Está situada no extremo noroeste do país, e por isso, é conhecida como a esquina do México. A sua localização é considerada privilegiada por muitos imigrantes ilegais e narcotraficantes, uma vez que a escassos quilómetros a norte, fica a fronteira com os Estados Unidos. Durante muito tempo, a cidade de Tijuana foi considerada um abrigo para a criminalidade. Ainda hoje, são frequentes as lutas que envolvem os cartéis de droga locais. Contudo, em 2007, nasceu algo com o qual toda a população se passou a poder orgulhar: uma nova equipa de futebol. A iniciativa partiu de Jorge Hank Rhon, um dos homens mais ricos do México, e as razões que o levaram a isso são, no mínimo, muito especiais.
Um líder controverso
Presidente do município de Tijuana entre 2004 e 2007, Jorge Hank Rhon é uma personalidade excêntrica e bastante controversa. É dono do grupo Caliente, a maior cadeia de casinos do México – só em Tijuana existem 26 – e no seu passado sombrio, surgem acusações de violência, lavagem de dinheiro, posse de armas de alto calibre, supostas ligações ao crime organizado, tráfico de drogas, e até, imagine-se, venda de peles de animais. Todavia, nenhuma destas acusações foi até hoje comprovada.
Natural de Toluca, Hank Rhon tem 19 filhos, de cinco mulheres diferentes, e uma grande paixão por animais, nomeadamente, xoloitzcuintles, uma raça de cães oriunda do México, que se caracteriza por não ter pelo. Geralmente castanhos, eram considerados sagrados pelo povo asteca. Ora, acontece que no zoológico que este milionário mexicano possui em sua casa, com mais de 20 mil animais, existia um cão da raça referida chamado Hermoso, cuja cor era vermelha. Quando este morreu, Hank Rhon decidiu criar um clube de futebol em sua homenagem.
Ascensão meteórica
Fundado a 10 de Janeiro de 2007, como Club Tijuana Xoloitzcuintles de Caliente, os Xolos de Tijuana, como são vulgarmente conhecidos, chegaram rapidamente ao topo do futebol mexicano. A subida à primeira divisão aconteceu em 2011, pela mão de Joaquín del Olmo, e o primeiro título de relevo apenas um ano e meio mais tarde. Antonio Mohamed, actualmente no Monterrey, conduziu os Xolos à conquista do Apertura 2012, e nessa mesma época, aos quartos-de-final da Taça dos Libertadores.

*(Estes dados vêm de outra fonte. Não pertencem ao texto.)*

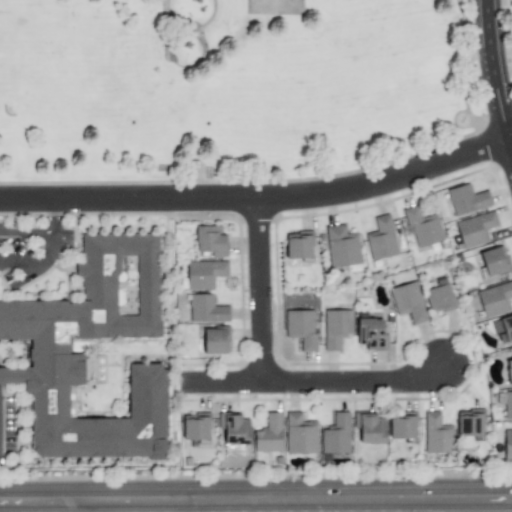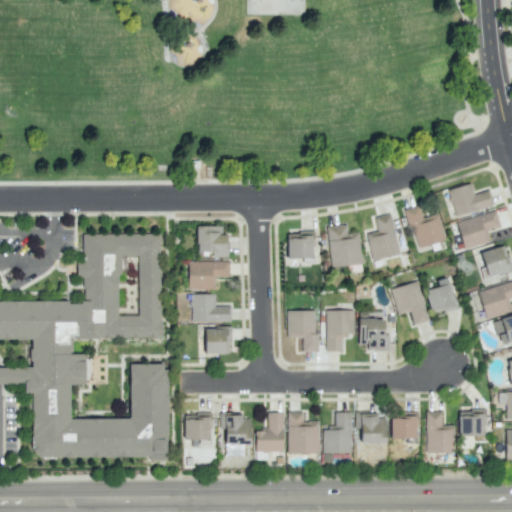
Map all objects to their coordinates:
road: (494, 71)
park: (239, 95)
road: (260, 198)
building: (467, 199)
building: (423, 227)
building: (475, 229)
road: (40, 230)
building: (381, 238)
building: (210, 240)
building: (298, 244)
building: (342, 246)
parking lot: (31, 248)
road: (48, 250)
road: (13, 261)
building: (494, 261)
building: (205, 273)
road: (264, 290)
building: (439, 296)
building: (495, 299)
building: (408, 301)
building: (206, 309)
building: (301, 327)
building: (336, 327)
building: (371, 334)
building: (216, 340)
building: (94, 350)
building: (93, 351)
building: (509, 371)
road: (312, 382)
building: (505, 403)
parking lot: (7, 422)
building: (470, 422)
building: (403, 425)
building: (195, 426)
building: (370, 427)
building: (234, 433)
building: (269, 434)
building: (300, 434)
building: (336, 434)
building: (437, 434)
building: (507, 445)
road: (256, 502)
road: (94, 507)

Seria, de resto, após o duelo da 2ª mão, diante do Atlético Mineiro, que ‘El Turco’ se iria despedir da equipa, e de uma forma dramática. Ao minuto 93, o colombiano Duvier Riascos desperdiçou uma grande penalidade que teria colocado o conjunto mexicano nas meias-finais. Desde então, vários treinadores passaram pelo clube, mas nenhum deles logrou grande sucesso. Após o título conquistado em 2012, só por uma vez os Xolos repetiram a presença nos playoffs da Liga MX.
Uma nova Herr-era
Depois de ter sido demitido do cargo de seleccionador nacional em Julho de 2015, na sequência de uma agressão a um jornalista no aeroporto de Filadélfia, um dia após a conquista da Gold Cup, Miguel Herrera chegou a acordo com os Xolos em Novembro. No entanto, ‘Piojo’ só assumiria o comando da equipa após o Apertura 2015, que o Tijuana terminou na penúltima posição.

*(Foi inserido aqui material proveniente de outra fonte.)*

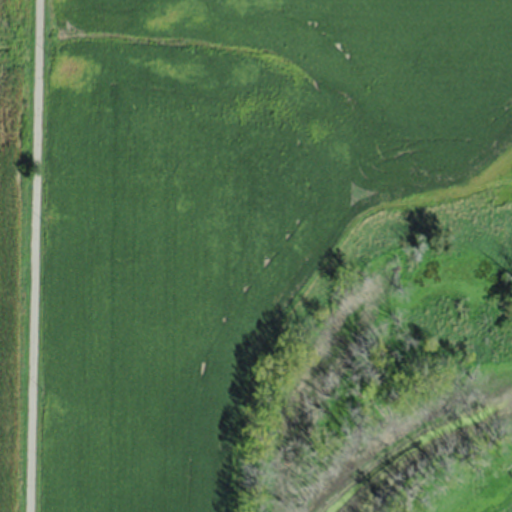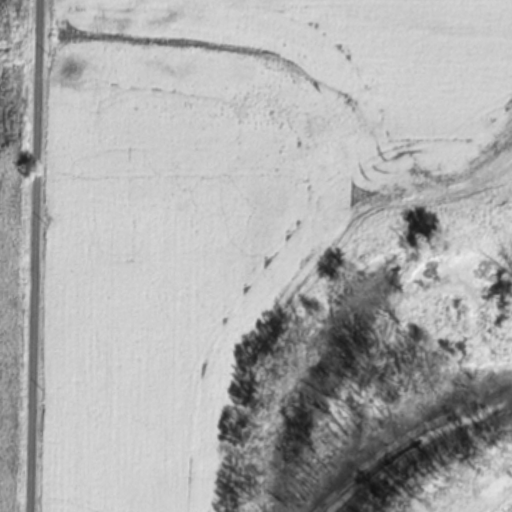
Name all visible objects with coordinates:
road: (27, 256)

Logo no dia da sua apresentação, Herrera subiu a fasquia ao revelar o desejo de ser campeão. Porém, apesar da sua inegável competência e carisma, o seu impacto não foi imediato. No Clausura 2016, que se disputou na primeira metade deste ano civil, os Xolos somaram apenas três vitórias e terminaram na 14ª posição. Para piorar este cenário, o Tijuana não somou qualquer triunfo em sua casa. Foi o 4º torneio consecutivo em que a equipa ficou arredada dos playoffs.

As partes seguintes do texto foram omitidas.